PAGE
All have the same message for Salvadorans: Renew your temporary protected status before it is too late.
Similar outreach blitzes have occurred during the previous four renewal periods for permits offered through temporary protected status, or TPS, a program that allows some Salvadorans to legally live and work in the United States for another year.
But this one is more urgent. With only days until Friday's deadline, about half of the 225,000 eligible Salvadorans nationwide have not submitted applications for renewal. They could suddenly become illegal residents, risking the loss of their jobs and deportation. The delay is unusual. Last year, immigration officials received half of the applications in the first month of the two-month renewal period.
Immigrant advocates attributed the low turnout to a raft of reasons: summertime languor, a culture of putting off tasks, even soccer. Many Salvadorans, they said, believe a path to permanent residency will soon clear Congress, which remains deadlocked on immigration legislation.
The numbers are distressing no matter the reason, advocates said.
"We're worried," said Luis Hernandez, a spokesman for the Association of Salvadorans in Los Angeles, where 40 to 80 immigrants show up each day for help with applications -- about half as many as during the previous renewal period. "Everyone is worrying."
TPS is a U.S. government program that grants work permits and temporary residency to Salvadorans who were in this country when two earthquakes ravaged their homeland in 2001. The benefit is crucial to El Salvador, whose economy is bolstered by about $2.5 billion sent home each year by Salvadorans living abroad.
About 225,000 Salvadorans are eligible to renew, U.S. Citizenship and Immigration Services said. By Thursday, about 116,000 had applied, agency spokesman Dan Kane said.
The national debate over immigration legislation has confused many immigrants and given some false hopes, said René A. León, El Salvador's ambassador to the United States.
"There are people who believe that maybe it is not worthwhile to reregister for a program that only lasts one year if we're going to have the opportunity to qualify for a program that's going to last much longer," said León, who has traveled to more than 80 cities this summer to remind Salvadorans to reapply.
Having this year's renewal period during summer might have played a part, León said. And not just any summer, he noted -- a World Cup summer. The quadrennial soccer tournament might have so occupied the minds and televisions of so many Salvadorans -- who are "fanatic about soccer," León said -- that they waited to renew. Last year, the deadline was in March.

Dataset items
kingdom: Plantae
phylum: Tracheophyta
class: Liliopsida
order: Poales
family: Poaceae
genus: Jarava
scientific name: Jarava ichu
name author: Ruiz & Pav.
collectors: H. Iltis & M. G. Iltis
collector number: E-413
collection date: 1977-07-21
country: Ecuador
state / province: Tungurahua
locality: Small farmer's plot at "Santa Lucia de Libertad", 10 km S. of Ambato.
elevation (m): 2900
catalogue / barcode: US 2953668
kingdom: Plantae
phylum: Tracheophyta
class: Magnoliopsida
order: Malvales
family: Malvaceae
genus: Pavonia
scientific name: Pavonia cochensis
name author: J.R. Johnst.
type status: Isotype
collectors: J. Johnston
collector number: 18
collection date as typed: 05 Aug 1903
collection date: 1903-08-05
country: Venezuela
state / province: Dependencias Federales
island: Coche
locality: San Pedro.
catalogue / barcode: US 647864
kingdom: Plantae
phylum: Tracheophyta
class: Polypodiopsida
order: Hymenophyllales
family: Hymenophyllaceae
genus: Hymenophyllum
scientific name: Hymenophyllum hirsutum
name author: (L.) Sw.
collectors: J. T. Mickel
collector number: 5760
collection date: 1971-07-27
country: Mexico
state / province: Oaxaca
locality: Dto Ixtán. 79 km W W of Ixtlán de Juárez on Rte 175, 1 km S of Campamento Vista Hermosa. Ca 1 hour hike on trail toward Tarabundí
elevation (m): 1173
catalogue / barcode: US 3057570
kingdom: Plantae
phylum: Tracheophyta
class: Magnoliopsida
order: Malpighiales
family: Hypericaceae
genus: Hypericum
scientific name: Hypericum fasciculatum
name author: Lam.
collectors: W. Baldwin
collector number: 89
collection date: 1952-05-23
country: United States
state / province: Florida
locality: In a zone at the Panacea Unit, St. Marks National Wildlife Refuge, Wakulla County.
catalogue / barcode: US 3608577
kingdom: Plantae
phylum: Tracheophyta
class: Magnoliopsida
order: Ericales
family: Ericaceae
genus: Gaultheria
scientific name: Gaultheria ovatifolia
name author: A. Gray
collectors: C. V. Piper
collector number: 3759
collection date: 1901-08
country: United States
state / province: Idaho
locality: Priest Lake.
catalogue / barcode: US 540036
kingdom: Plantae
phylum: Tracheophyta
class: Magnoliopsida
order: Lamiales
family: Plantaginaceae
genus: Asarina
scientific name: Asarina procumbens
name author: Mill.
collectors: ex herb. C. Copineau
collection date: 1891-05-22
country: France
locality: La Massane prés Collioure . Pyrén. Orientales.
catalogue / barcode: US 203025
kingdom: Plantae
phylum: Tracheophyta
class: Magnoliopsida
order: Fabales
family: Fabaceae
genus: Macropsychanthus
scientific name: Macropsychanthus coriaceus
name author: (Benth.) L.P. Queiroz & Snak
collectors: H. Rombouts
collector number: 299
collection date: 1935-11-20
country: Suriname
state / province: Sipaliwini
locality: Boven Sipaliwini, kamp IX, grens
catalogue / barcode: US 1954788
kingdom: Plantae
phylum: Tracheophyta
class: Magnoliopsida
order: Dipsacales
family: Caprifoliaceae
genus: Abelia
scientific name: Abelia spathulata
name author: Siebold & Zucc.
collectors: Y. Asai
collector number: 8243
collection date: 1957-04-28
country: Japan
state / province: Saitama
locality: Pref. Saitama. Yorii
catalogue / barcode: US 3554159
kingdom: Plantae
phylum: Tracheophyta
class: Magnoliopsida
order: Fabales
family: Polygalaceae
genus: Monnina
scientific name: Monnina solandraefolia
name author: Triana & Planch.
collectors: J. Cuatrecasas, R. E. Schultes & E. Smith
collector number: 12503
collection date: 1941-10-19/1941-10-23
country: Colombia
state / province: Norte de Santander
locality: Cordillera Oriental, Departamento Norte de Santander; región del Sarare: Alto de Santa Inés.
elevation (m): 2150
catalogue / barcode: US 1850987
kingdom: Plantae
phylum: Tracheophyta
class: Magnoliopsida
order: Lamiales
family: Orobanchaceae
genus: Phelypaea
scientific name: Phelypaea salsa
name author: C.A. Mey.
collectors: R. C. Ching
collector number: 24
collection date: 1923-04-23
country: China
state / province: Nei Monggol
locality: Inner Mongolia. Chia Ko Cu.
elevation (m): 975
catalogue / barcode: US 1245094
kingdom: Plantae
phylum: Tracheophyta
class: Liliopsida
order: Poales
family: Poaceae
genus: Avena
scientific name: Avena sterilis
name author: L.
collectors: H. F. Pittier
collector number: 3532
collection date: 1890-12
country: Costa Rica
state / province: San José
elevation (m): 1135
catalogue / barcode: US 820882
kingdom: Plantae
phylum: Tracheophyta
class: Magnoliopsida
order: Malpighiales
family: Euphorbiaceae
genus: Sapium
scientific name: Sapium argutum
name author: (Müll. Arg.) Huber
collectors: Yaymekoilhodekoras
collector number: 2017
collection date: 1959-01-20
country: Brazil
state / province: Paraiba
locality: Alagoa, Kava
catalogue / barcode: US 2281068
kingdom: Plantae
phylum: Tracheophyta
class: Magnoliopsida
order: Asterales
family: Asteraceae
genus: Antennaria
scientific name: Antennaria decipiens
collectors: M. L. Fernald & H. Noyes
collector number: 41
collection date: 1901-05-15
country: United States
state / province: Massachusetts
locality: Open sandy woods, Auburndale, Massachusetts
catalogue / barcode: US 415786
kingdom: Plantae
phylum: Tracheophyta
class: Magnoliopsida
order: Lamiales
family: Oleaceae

CHALLENGES
1. According to the article on the TPS renewal deadline, why do some Salvadorans think it may not be worth reregistering? Answer in one to three sentences.
2. Take the rows from their start through the line containing "collection date: 1901-08" and switch "collectors" to "collected by" throughout that stretch, leaving everything else unchanged. Give back only those lines.

RESPONSES TO THE TASKS
1. They believe they may soon qualify for a program that will last much longer than the one-year TPS program. The national debate over immigration legislation has given some of them that hope.

2.
kingdom: Plantae
phylum: Tracheophyta
class: Liliopsida
order: Poales
family: Poaceae
genus: Jarava
scientific name: Jarava ichu
name author: Ruiz & Pav.
collected by: H. Iltis & M. G. Iltis
collector number: E-413
collection date: 1977-07-21
country: Ecuador
state / province: Tungurahua
locality: Small farmer's plot at "Santa Lucia de Libertad", 10 km S. of Ambato.
elevation (m): 2900
catalogue / barcode: US 2953668
kingdom: Plantae
phylum: Tracheophyta
class: Magnoliopsida
order: Malvales
family: Malvaceae
genus: Pavonia
scientific name: Pavonia cochensis
name author: J.R. Johnst.
type status: Isotype
collected by: J. Johnston
collector number: 18
collection date as typed: 05 Aug 1903
collection date: 1903-08-05
country: Venezuela
state / province: Dependencias Federales
island: Coche
locality: San Pedro.
catalogue / barcode: US 647864
kingdom: Plantae
phylum: Tracheophyta
class: Polypodiopsida
order: Hymenophyllales
family: Hymenophyllaceae
genus: Hymenophyllum
scientific name: Hymenophyllum hirsutum
name author: (L.) Sw.
collected by: J. T. Mickel
collector number: 5760
collection date: 1971-07-27
country: Mexico
state / province: Oaxaca
locality: Dto Ixtán. 79 km W W of Ixtlán de Juárez on Rte 175, 1 km S of Campamento Vista Hermosa. Ca 1 hour hike on trail toward Tarabundí
elevation (m): 1173
catalogue / barcode: US 3057570
kingdom: Plantae
phylum: Tracheophyta
class: Magnoliopsida
order: Malpighiales
family: Hypericaceae
genus: Hypericum
scientific name: Hypericum fasciculatum
name author: Lam.
collected by: W. Baldwin
collector number: 89
collection date: 1952-05-23
country: United States
state / province: Florida
locality: In a zone at the Panacea Unit, St. Marks National Wildlife Refuge, Wakulla County.
catalogue / barcode: US 3608577
kingdom: Plantae
phylum: Tracheophyta
class: Magnoliopsida
order: Ericales
family: Ericaceae
genus: Gaultheria
scientific name: Gaultheria ovatifolia
name author: A. Gray
collected by: C. V. Piper
collector number: 3759
collection date: 1901-08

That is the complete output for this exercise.